[Stored data entries]
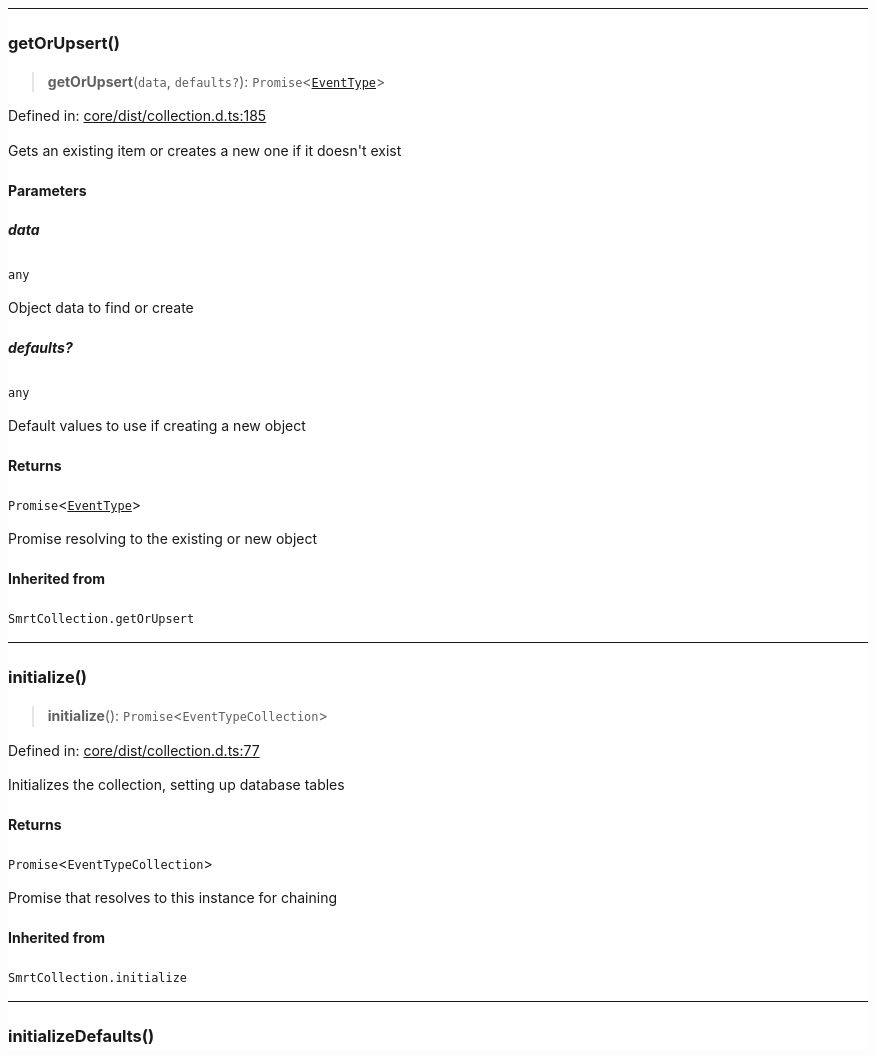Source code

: ***

### getOrUpsert()

> **getOrUpsert**(`data`, `defaults?`): `Promise`\<[`EventType`](EventType.md)\>

Defined in: [core/dist/collection.d.ts:185](https://github.com/happyvertical/smrt/blob/3e10e04571f8229dee5c87ee2f9b9b06c6c49f12/packages/core/dist/collection.d.ts#L185)

Gets an existing item or creates a new one if it doesn't exist

#### Parameters

##### data

`any`

Object data to find or create

##### defaults?

`any`

Default values to use if creating a new object

#### Returns

`Promise`\<[`EventType`](EventType.md)\>

Promise resolving to the existing or new object

#### Inherited from

`SmrtCollection.getOrUpsert`

***

### initialize()

> **initialize**(): `Promise`\<`EventTypeCollection`\>

Defined in: [core/dist/collection.d.ts:77](https://github.com/happyvertical/smrt/blob/3e10e04571f8229dee5c87ee2f9b9b06c6c49f12/packages/core/dist/collection.d.ts#L77)

Initializes the collection, setting up database tables

#### Returns

`Promise`\<`EventTypeCollection`\>

Promise that resolves to this instance for chaining

#### Inherited from

`SmrtCollection.initialize`

***

### initializeDefaults()
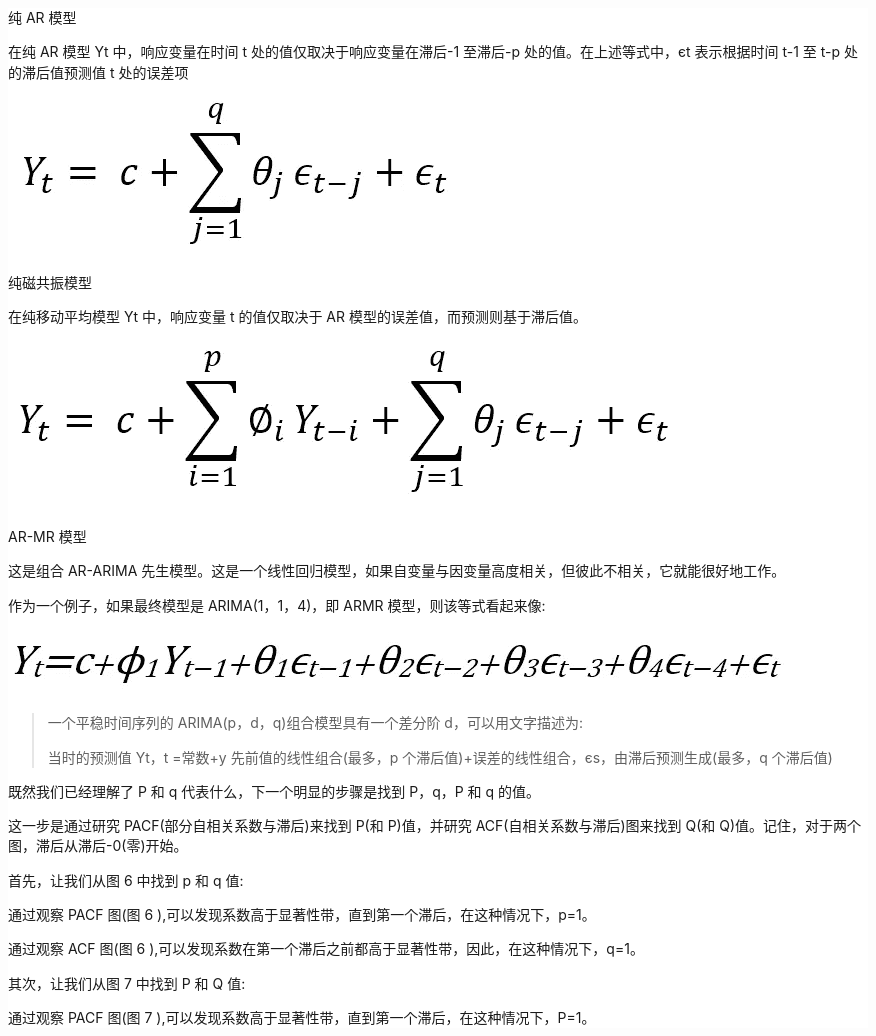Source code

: 纯 AR 模型

在纯 AR 模型 Yt 中，响应变量在时间 t 处的值仅取决于响应变量在滞后-1 至滞后-p 处的值。在上述等式中，єt 表示根据时间 t-1 至 t-p 处的滞后值预测值 t 处的误差项

![](img/301356ffc1220fcd25137facc3ddcc76.png)

纯磁共振模型

在纯移动平均模型 Yt 中，响应变量 t 的值仅取决于 AR 模型的误差值，而预测则基于滞后值。

![](img/cdb289d12833e7cdb3065616de3dbdac.png)

AR-MR 模型

这是组合 AR-ARIMA 先生模型。这是一个线性回归模型，如果自变量与因变量高度相关，但彼此不相关，它就能很好地工作。

作为一个例子，如果最终模型是 ARIMA(1，1，4)，即 ARMR 模型，则该等式看起来像:

![](img/d9655965d8e01d60e8c6c145d00e49a3.png)

> 一个平稳时间序列的 ARIMA(p，d，q)组合模型具有一个差分阶 d，可以用文字描述为:
> 
> 当时的预测值 Yt，t =常数+y 先前值的线性组合(最多，p 个滞后值)+误差的线性组合，єs，由滞后预测生成(最多，q 个滞后值)

既然我们已经理解了 P 和 q 代表什么，下一个明显的步骤是找到 P，q，P 和 q 的值。

这一步是通过研究 PACF(部分自相关系数与滞后)来找到 P(和 P)值，并研究 ACF(自相关系数与滞后)图来找到 Q(和 Q)值。记住，对于两个图，滞后从滞后-0(零)开始。

首先，让我们从图 6 中找到 p 和 q 值:

通过观察 PACF 图(图 6 ),可以发现系数高于显著性带，直到第一个滞后，在这种情况下，p=1。

通过观察 ACF 图(图 6 ),可以发现系数在第一个滞后之前都高于显著性带，因此，在这种情况下，q=1。

其次，让我们从图 7 中找到 P 和 Q 值:

通过观察 PACF 图(图 7 ),可以发现系数高于显著性带，直到第一个滞后，在这种情况下，P=1。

*Task instructions:* The word "dist" occurs on some lines of the entries. Work out how many such lines there are and reply with the number alone.

*Response below:* 2